Tough installing heat shrink over two leads, then sliding down onto the pin after soldering. I'd have to use larger heat shrink than would fit well. This is all low voltage stuff, so any gap >.020" is fine, as long as the humidity stays reasonable.
With proper nippers, a pin forest this sparse will be easy-peasy, once I nip off the unused pins. Then, on adjacent pins, I can bend them away from each other. I just could not find my nippers -- I just signed a lease and am moving residence -- and you can't really used gen-purpose side-cutters on this stuff, they're too large.
I don't mind epoxy, it's just that the electrical test is supposed to precede the potting, and I got it out of order again. Like soldering terminals and then remembering that I was supposed to feed through a housing first, or install heat shink first, or whatever.
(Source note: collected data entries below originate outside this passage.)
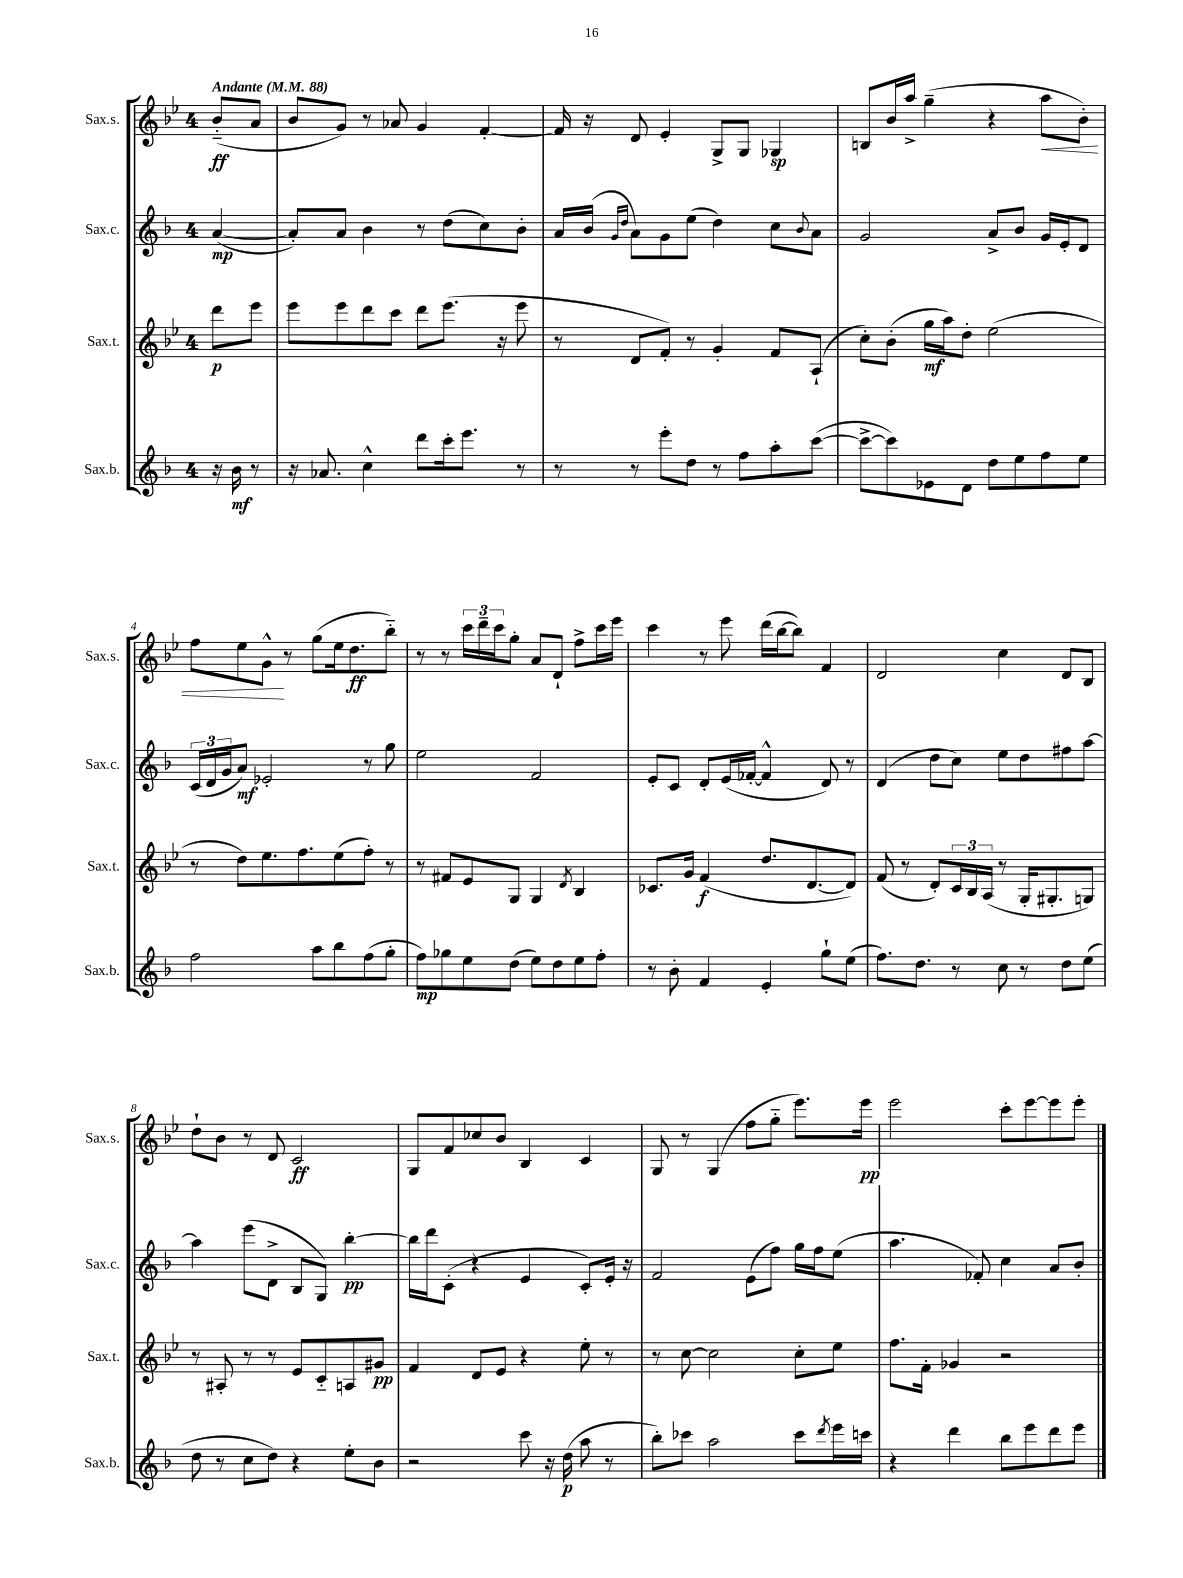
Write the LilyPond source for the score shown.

<<
\new StaffGroup <<
\new Staff = "s0" \with { instrumentName = "Sax.s." shortInstrumentName = "Sax.s." } {
    \clef treble \key bes \major \once \override Staff.TimeSignature.style = #'single-digit \time 4/4 \partial 4 \tempo "Andante" 4 = 88
    bes'8-_\ff( a'8 |
    bes'8 g'8) r8 aes'8 g'4 f'4~-. |
    f'16 r16 d'8 ees'4-. g8-> g8 ges4\sp |
    b8 bes'16 a''16-> g''4--( r4 a''8\< bes'8-.) |
    f''8 ees''8 g'8-^\! r8 g''8( ees''16 d''8.\ff bes''8-_) |
    r8 r8 \tuplet 3/2 { c'''16 d'''16-- c'''16 } g''8-. a'8 d'8-! f''8-> c'''16 ees'''16 |
    c'''4 r8 ees'''8 d'''16( bes''16~ bes''8) f'4 |
    d'2 c''4 d'8 bes8 |
    d''8-! bes'8 r8 d'8 c'2\ff |
    g8 f'8 ces''8 bes'8 bes4 c'4 |
    g8 r8 g4( f''8 g''8-_ ees'''8.) ees'''16\pp |
    ees'''2 c'''8-. ees'''8~ ees'''8 ees'''8-. \bar "|." |
}
\new Staff = "s1" \with { instrumentName = "Sax.c." shortInstrumentName = "Sax.c." } {
    \clef treble \key f \major \once \override Staff.TimeSignature.style = #'single-digit \time 4/4 \partial 4
    a'4~\mp( |
    a'8-.) a'8 bes'4 r8 d''8( c''8) bes'8-. |
    a'16 bes'16( \grace { g'16 d''16 } a'8) g'8 e''8( d''4) c''8 \appoggiatura { bes'8 } a'8 |
    g'2 a'8-> bes'8 g'16 e'16-. d'8 |
    \tuplet 3/2 { c'16( d'16 g'16 } a'8\mf) ees'2-. r8 g''8 |
    e''2 f'2 |
    e'8-. c'8 d'8-. e'16( fes'16~-. fes'4-^ d'8) r8 |
    d'4( d''8 c''8) e''8 d''8 fis''8 a''8~ |
    a''4 e'''8( d'8-> bes8 g8) bes''4~-.\pp |
    bes''16 d'''16 c'8-.( r4 e'4 c'8-.) e'16-. r16 |
    f'2 e'8( f''8) g''16 f''16 e''8( |
    a''4. fes'8-.) c''4 a'8 bes'8-. \bar "|." |
}
\new Staff = "s2" \with { instrumentName = "Sax.t." shortInstrumentName = "Sax.t." } {
    \clef treble \key bes \major \once \override Staff.TimeSignature.style = #'single-digit \time 4/4 \partial 4
    d'''8\p ees'''8 |
    ees'''8 ees'''8 d'''8 c'''8 d'''8 ees'''8.( r16 ees'''8 |
    r8 d'8 f'8-.) r8 g'4-. f'8 a8-!( |
    c''8-.) bes'8-.( g''16\mf a''16) d''8-. ees''2( |
    r8 d''8) ees''8. f''8. ees''8( f''8-.) r8 |
    r8 fis'8 ees'8 g8 g4 \acciaccatura { d'8 } bes4 |
    ces'8. g'16 f'4\f( d''8. d'8.~ d'8) |
    f'8( r8 d'8-.) \tuplet 3/2 { c'16 bes16 a16( } r8 g16-. gis8.-. g8) |
    r8 ais8-. r8 r8 ees'8 c'8-_ a8 gis'8\pp |
    f'4 d'8 ees'8 r4 ees''8-. r8 |
    r8 c''8~ c''2 c''8-. ees''8 |
    f''8. f'16-. ges'4 r2 \bar "|." |
}
\new Staff = "s3" \with { instrumentName = "Sax.b." shortInstrumentName = "Sax.b." } {
    \clef treble \key f \major \once \override Staff.TimeSignature.style = #'single-digit \time 4/4 \partial 4
    r16 bes'16\mf r8 |
    r16 aes'8. c''4-^ d'''8 c'''16-. e'''8. r8 |
    r8 r8 e'''8-. d''8 r8 f''8 a''8-. c'''8~( |
    c'''8~-> c'''8) ees'8 d'8 d''8 e''8 f''8 e''8 |
    f''2 a''8 bes''8 f''8( g''8-. |
    f''8\mp) ges''8 e''8 d''8( e''8) d''8 e''8 f''8-. |
    r8 bes'8-. f'4 e'4-. g''8-! e''8( |
    f''8.) d''8. r8 c''8 r8 d''8 e''8( |
    d''8 r8 c''8 d''8) r4 e''8-. bes'8 |
    r2 c'''8 r16 d''16\p( a''8 r8 |
    bes''8-.) ces'''8 a''2 ces'''8 \acciaccatura { d'''8 } e'''16 c'''16 |
    r4 d'''4 bes''8 e'''8 d'''8 e'''8 \bar "|." |
}
>>
>>
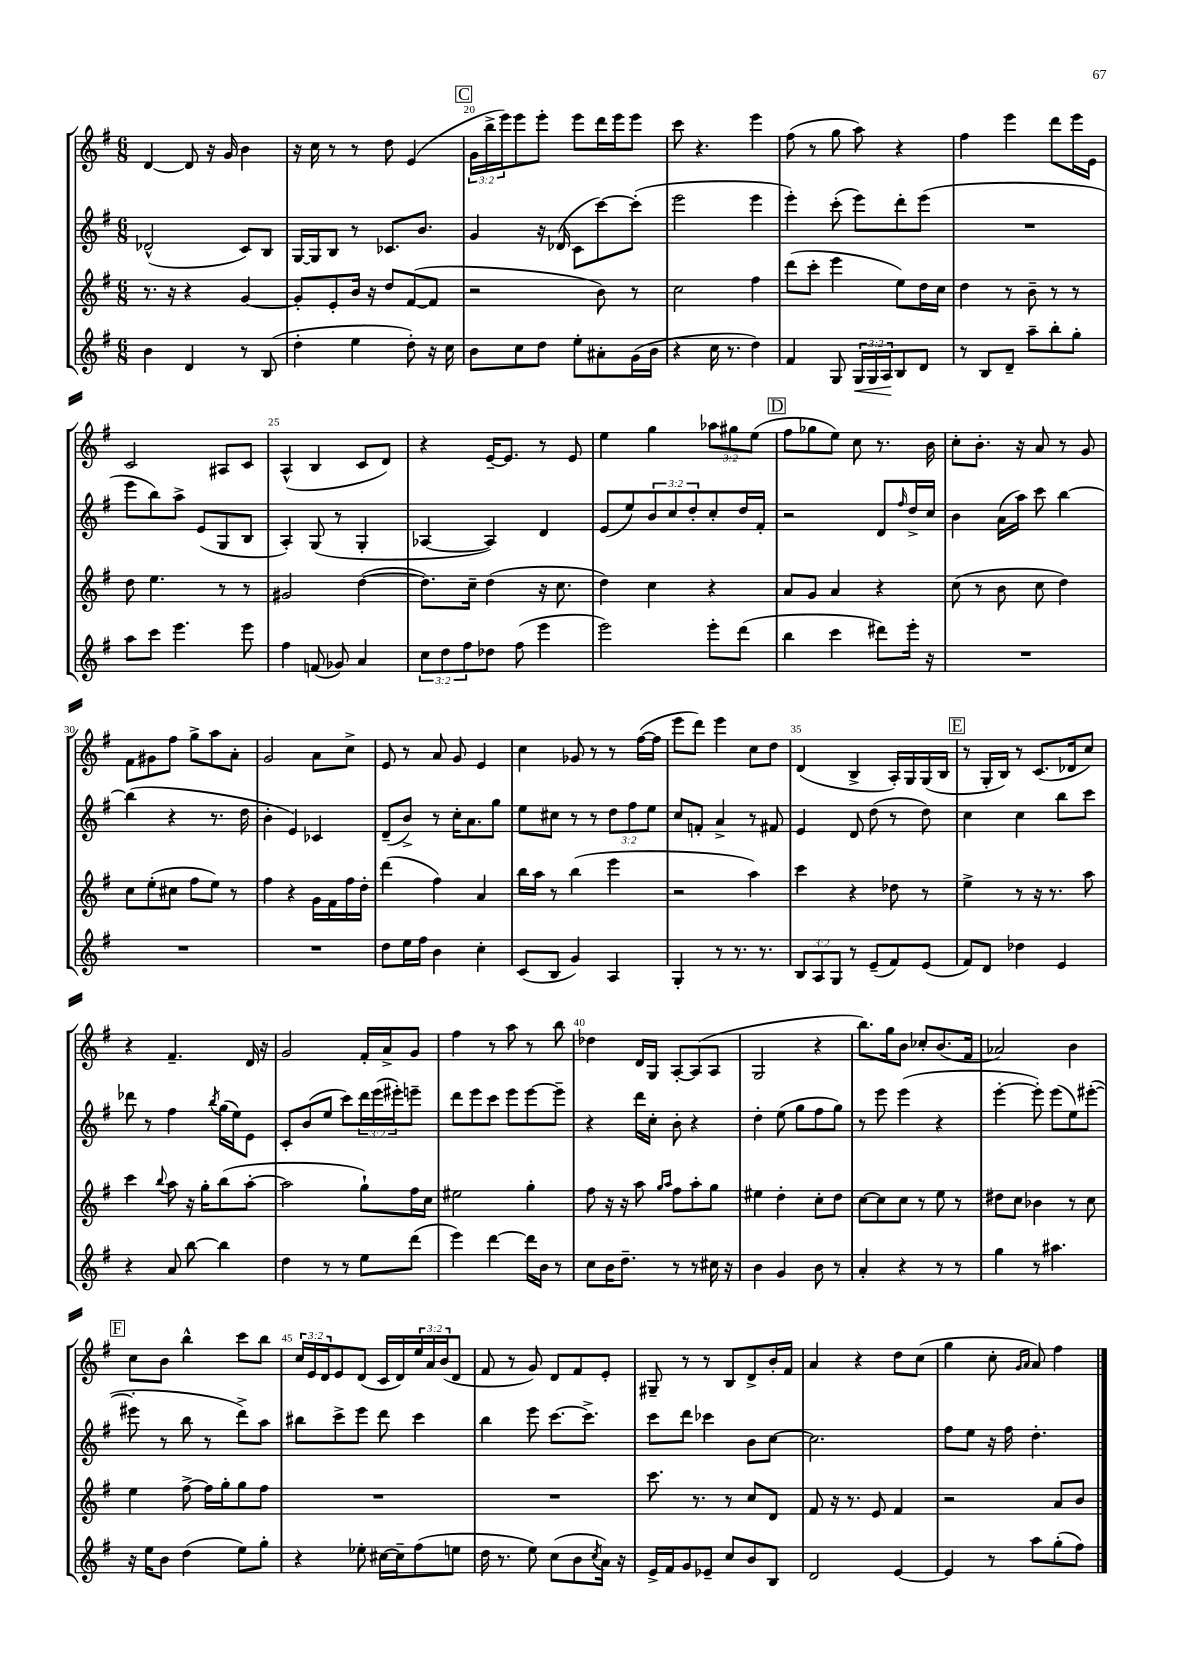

Happens to me all the time, esp. with interruptions.
Mouser forwarded to me a notice that the DE9 shell that I used has been discontinued by TE Conn.

shame, it's nice. I'll have to find a sub if I need another one someday. I used to buy metal shells like this by the bucketload . . . 25 years ago.
When you gonna draw up proper adapter boards?

No actives or passive, should be easy for someone versed in this. I had so much trouble drawing a gen-purpose wiring diagram using KiCad that I gave up and went back to gen-purpose drawing tools: PhotoShop circa 2007, and SnagIt! Editor circa 2016. I thought KiCad would be an appropriate tool, but it's not for what I wanted to do. Then I found actual bugs in the UI and got sent down the usual rabbit hole of free software: bug reports, which will likely sit unhandled for years until all the principals have moved on and the the code's been refactored so many times that nobody knows where to start anymore.